New Year’s Day Feast

January 1, the first day of a new year. This is a day for college bowl games, New Year’s resolutions and the traditional New Year’s day dinner. This year was especially nice for my wife and I because our kids are old enough that we can explain some of the traditions and in the process, teach them something about their family history. For starters, I told the kids up front that I was going to spend this day watching football and that there were games on all day long. When my kids would ask me during a game who I was pulling for I would tell them. Then they would ask me why and I would explain my connection with the particular school: Mississippi State rather than Texas in the Cotton Bowl because my father’s family is from Mississippi and my Grandfather played football for Mississippi State, as well as a lot of family members went to school there; Alabama rather than Virginia Tech in the Music City Bowl because I was born in Alabama, my wife and I met, married and lived in Alabama, both my kids were born there and my dad and my wife both went to school at the University of Alabama. Some games were even easier to explain, like Arkansas and Michigan in the Citrus Bowl: We always root for a Southern team over a Yankee team. This year, however, the teams I was rooting for didn’t do as well as they normally do. Still, it was nice to take one day and just sit back and watch sports, something I don’t often get a chance to do.
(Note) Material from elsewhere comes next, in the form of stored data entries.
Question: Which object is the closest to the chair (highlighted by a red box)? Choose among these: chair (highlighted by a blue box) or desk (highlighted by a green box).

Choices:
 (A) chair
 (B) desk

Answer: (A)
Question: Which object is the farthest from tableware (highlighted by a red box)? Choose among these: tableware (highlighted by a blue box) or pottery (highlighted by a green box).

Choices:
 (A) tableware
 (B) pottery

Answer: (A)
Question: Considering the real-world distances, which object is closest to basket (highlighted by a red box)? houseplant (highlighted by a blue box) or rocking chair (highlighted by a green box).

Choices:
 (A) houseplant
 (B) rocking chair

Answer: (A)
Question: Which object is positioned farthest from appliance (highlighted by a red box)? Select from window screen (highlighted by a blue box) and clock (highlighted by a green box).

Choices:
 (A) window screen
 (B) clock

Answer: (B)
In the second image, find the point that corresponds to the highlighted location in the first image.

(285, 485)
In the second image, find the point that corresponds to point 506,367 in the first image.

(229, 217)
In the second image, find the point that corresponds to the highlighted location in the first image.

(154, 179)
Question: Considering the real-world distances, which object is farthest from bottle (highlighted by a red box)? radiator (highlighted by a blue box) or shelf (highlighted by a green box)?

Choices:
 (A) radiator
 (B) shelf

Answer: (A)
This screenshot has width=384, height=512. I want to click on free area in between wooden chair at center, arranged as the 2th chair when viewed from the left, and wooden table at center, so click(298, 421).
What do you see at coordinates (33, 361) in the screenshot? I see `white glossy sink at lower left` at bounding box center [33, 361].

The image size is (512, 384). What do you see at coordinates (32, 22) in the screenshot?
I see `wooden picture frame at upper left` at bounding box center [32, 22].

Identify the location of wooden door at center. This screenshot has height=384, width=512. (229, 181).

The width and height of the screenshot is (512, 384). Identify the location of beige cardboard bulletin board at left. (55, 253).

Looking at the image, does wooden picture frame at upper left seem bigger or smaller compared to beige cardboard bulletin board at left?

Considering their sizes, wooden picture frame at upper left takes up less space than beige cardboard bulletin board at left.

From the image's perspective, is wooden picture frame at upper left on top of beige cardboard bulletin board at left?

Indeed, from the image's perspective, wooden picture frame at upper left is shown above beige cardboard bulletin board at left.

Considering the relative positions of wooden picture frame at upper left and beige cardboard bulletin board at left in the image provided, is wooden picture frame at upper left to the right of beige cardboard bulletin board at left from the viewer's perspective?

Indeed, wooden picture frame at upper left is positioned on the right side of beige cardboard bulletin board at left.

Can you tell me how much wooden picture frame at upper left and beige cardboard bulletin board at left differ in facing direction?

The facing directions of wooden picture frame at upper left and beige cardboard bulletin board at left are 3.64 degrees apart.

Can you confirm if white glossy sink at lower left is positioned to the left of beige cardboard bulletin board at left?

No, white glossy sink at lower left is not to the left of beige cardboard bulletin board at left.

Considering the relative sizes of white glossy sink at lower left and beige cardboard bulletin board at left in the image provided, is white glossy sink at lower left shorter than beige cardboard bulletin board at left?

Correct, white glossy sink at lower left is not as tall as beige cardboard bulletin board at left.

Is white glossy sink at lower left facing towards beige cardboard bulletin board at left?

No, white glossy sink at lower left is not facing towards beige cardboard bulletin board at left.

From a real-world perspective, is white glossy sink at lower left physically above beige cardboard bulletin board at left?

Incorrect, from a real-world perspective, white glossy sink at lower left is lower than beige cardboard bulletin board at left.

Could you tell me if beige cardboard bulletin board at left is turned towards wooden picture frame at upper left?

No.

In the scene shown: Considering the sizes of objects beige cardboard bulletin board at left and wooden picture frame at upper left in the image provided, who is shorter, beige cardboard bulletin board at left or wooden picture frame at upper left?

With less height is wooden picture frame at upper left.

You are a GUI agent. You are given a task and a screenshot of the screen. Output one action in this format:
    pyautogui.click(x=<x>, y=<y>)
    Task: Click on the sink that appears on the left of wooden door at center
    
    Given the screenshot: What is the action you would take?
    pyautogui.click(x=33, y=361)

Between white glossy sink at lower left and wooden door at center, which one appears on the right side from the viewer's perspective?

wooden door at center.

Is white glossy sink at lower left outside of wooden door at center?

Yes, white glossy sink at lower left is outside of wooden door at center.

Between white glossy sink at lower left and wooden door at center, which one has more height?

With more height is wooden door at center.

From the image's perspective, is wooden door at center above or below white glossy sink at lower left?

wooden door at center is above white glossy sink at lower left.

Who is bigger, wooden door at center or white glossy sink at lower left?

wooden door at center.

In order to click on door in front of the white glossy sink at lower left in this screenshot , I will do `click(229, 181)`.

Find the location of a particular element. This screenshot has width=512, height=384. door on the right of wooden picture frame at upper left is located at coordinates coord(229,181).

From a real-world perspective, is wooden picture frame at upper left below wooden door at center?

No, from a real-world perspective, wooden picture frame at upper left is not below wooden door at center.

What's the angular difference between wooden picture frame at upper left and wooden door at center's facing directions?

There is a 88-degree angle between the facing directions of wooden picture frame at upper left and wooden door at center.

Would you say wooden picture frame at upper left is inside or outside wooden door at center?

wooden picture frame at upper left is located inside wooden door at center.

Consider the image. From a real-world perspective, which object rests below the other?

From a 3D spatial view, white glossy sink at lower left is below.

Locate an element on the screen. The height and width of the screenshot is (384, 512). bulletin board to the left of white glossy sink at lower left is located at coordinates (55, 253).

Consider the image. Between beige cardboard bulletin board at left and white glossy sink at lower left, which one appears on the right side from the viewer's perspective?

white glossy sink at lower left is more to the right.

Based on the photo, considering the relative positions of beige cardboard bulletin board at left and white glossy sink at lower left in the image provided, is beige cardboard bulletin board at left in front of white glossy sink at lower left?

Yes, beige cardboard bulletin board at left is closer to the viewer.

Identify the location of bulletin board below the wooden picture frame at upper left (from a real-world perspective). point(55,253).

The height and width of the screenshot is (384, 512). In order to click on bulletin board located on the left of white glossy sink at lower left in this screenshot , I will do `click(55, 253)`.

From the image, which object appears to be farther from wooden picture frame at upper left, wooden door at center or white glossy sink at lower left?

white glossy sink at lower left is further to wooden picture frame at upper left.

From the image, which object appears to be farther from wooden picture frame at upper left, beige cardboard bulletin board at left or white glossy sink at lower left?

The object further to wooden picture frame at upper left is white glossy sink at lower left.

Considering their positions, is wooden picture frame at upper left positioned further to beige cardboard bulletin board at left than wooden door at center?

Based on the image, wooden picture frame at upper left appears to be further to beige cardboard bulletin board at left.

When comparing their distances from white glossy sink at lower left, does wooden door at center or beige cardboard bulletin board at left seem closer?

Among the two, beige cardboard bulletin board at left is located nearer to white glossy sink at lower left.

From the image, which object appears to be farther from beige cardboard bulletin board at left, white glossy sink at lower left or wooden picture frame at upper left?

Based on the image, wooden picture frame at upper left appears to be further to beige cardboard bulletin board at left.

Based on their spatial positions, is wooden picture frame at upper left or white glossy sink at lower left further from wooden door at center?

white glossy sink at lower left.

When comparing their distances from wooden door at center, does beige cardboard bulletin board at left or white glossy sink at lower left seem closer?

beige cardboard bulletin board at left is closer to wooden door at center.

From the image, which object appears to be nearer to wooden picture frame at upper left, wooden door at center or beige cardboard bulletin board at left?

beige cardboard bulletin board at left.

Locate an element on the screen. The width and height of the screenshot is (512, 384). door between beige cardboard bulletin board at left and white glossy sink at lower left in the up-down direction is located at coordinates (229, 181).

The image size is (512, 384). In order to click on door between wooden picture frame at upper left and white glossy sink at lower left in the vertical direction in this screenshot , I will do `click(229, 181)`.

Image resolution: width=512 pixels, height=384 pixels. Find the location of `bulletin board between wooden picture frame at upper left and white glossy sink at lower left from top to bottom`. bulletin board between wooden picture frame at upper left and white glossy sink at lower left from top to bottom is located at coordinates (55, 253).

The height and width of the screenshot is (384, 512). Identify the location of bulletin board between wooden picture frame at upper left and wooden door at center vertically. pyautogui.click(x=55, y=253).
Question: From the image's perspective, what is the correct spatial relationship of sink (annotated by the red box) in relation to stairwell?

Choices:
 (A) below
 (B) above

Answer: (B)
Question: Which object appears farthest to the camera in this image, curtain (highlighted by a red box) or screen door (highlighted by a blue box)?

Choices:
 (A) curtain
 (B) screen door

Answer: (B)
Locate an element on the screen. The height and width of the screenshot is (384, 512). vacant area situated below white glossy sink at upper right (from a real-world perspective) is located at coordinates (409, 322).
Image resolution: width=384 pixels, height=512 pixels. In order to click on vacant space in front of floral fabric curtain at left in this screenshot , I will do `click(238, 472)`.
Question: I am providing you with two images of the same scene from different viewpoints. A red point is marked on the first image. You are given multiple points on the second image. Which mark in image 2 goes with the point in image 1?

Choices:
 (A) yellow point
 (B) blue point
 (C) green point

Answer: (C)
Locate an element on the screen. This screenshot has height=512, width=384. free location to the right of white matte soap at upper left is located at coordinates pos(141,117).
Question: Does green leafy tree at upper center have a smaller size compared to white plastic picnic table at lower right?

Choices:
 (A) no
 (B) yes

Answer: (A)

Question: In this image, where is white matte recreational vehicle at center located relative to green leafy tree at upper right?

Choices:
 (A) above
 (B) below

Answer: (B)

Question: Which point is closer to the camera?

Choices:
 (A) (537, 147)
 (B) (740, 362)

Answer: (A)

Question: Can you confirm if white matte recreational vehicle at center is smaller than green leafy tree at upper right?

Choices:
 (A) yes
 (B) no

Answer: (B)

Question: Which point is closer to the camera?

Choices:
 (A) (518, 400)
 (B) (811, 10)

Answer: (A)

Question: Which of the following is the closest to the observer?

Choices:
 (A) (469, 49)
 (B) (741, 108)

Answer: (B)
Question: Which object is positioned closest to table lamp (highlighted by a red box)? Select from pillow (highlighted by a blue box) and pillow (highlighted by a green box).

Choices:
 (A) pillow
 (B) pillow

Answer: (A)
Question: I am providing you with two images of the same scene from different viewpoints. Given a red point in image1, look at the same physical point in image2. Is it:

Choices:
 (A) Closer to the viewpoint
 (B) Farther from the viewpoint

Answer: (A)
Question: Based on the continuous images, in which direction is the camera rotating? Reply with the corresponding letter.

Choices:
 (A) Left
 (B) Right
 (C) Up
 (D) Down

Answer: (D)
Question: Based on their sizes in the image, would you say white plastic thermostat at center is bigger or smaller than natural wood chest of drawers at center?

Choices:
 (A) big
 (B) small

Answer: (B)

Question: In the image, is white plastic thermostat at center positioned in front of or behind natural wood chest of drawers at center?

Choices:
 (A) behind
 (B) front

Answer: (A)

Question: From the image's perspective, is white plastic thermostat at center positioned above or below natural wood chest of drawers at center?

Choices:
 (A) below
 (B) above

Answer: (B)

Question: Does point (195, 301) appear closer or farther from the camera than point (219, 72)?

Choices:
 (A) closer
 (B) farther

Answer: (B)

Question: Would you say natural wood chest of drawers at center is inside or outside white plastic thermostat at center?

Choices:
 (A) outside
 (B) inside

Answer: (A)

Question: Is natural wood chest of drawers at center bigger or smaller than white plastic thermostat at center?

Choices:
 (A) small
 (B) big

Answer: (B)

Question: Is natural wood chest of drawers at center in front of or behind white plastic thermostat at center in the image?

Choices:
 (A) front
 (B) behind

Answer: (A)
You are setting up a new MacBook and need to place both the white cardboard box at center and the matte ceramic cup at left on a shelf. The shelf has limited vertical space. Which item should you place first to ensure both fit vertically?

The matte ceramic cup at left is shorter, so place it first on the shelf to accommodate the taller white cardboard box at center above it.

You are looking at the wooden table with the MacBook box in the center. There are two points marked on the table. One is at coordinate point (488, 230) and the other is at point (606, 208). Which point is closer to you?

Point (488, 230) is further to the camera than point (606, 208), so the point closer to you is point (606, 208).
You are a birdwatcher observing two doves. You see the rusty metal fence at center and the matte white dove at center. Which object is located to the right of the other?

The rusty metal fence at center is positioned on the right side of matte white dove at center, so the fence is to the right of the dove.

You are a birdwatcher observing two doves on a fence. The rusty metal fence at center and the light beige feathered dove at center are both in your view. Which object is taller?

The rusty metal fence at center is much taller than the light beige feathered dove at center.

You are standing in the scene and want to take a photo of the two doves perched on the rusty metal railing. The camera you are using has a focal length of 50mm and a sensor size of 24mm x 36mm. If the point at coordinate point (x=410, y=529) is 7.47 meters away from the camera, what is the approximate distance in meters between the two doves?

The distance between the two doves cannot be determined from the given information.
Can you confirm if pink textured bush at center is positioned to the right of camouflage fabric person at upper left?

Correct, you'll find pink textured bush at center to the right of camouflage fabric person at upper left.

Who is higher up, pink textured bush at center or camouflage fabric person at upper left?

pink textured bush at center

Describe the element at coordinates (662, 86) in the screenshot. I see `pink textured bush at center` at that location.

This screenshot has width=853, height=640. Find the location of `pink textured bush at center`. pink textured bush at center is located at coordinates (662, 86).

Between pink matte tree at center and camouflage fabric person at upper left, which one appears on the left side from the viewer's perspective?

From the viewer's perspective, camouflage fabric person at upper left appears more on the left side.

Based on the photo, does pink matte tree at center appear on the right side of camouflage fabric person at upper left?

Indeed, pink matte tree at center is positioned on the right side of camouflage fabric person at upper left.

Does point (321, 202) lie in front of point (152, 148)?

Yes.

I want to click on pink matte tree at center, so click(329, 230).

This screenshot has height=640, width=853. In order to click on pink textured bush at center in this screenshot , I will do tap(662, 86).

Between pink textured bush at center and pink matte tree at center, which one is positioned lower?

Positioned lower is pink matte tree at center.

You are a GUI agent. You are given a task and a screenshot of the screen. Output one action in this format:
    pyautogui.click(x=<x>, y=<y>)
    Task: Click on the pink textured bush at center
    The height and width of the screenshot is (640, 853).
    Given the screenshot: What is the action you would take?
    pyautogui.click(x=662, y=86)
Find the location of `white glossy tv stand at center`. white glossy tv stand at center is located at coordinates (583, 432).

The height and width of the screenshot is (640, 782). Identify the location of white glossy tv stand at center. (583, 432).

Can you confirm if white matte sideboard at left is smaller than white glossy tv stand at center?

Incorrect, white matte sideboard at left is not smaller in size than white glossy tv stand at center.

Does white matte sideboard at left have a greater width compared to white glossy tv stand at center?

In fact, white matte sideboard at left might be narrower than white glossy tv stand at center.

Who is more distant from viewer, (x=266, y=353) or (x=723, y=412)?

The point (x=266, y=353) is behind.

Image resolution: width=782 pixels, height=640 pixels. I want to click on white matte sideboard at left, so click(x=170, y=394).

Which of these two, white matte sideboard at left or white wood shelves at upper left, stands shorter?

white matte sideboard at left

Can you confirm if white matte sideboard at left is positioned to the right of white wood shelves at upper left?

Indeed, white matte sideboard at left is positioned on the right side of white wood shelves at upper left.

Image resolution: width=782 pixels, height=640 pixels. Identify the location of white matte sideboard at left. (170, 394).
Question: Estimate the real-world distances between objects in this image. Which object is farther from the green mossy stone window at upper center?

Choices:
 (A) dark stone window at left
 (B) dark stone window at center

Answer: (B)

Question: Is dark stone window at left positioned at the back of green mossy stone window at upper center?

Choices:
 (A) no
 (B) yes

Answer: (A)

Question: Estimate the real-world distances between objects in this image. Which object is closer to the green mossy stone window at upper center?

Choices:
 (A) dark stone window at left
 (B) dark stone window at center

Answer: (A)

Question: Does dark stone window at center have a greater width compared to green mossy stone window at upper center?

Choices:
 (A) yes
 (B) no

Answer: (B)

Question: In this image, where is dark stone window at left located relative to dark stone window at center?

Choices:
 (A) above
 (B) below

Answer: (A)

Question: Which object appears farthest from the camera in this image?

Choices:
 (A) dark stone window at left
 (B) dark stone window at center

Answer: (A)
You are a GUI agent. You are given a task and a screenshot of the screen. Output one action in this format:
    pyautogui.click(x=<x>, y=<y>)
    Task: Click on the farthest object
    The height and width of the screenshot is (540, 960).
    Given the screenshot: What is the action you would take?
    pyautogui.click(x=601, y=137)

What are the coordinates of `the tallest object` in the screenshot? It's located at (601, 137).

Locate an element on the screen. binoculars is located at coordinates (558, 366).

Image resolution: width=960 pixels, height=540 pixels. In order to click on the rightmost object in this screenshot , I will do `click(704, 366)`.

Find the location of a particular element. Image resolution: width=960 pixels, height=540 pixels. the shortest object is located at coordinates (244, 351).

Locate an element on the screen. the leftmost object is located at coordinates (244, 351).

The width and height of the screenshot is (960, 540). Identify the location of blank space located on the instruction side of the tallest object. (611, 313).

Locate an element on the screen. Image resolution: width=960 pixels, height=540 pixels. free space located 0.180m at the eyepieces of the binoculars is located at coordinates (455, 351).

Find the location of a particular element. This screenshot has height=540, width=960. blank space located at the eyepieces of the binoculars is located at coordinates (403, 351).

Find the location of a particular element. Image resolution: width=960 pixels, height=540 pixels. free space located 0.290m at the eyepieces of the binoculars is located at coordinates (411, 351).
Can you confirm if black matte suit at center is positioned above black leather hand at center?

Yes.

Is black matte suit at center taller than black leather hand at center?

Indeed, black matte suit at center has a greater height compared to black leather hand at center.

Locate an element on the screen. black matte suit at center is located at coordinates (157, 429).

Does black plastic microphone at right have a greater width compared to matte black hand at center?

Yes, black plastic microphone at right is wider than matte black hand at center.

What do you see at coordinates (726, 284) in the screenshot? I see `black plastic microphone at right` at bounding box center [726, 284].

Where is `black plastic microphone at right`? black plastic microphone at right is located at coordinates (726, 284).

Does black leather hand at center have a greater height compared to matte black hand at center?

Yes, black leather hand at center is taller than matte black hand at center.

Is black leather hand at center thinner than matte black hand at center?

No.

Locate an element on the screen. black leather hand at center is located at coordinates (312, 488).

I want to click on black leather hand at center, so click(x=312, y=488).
Dinner time came about 1:30 in the afternoon , dinner, to use the term properly, is of course the big meal of the day, and we had the traditional Southern New Year’s day meal. This consisted of black-eyed peas, corn bread, fried okra and sweet tea. We explained why these foods specifically were being served. The black-eyed peas started back during the War for Southern Independence. During the Yankee raiding across the Southland, Northern troops burned or took all the food that was available for Southerners, military and civilian alike. The Northern troops didn’t burn the black-eyed peas because they thought they were animal fodder. Because of this good fortune, Southerners began the custom of offering black-eyed peas at New Year’s as good-luck fare. So the black-eyed peas are for good luck. The okra was used this year to replace cabbage (this is something green for money). This year my wife made fried okra because she "knows it makes the country boy she married happy." My daughter asked what the corn bread was for and I said, "Because we’re Southerners." Actually that goes for the sweet tea too. It was a great meal and it took all I had to make it from the table back to my recliner to finish watching the games. One of the best parts of a big meal like this is the left overs that I can have for the next week.

Lest anyone wonder about the story of the black-eyed peas, let me relate another story to support the first. My wife remembers a time when she was growing up as an Air Force brat and they had some neighbors that were a mixed marriage couple (she was a Southerner and he was a Yankee from Illinois). On New Year’s day, the woman would always come over and get a bowl of black-eyed peas from my wife’s mother. The reason was that her husband refused to let her "cook that cow food" in his house. Apparently he was disgusted by the concept of eating black-eyed peas. Over 100 years and Yankees still don’t seem to understand what good food is really all about.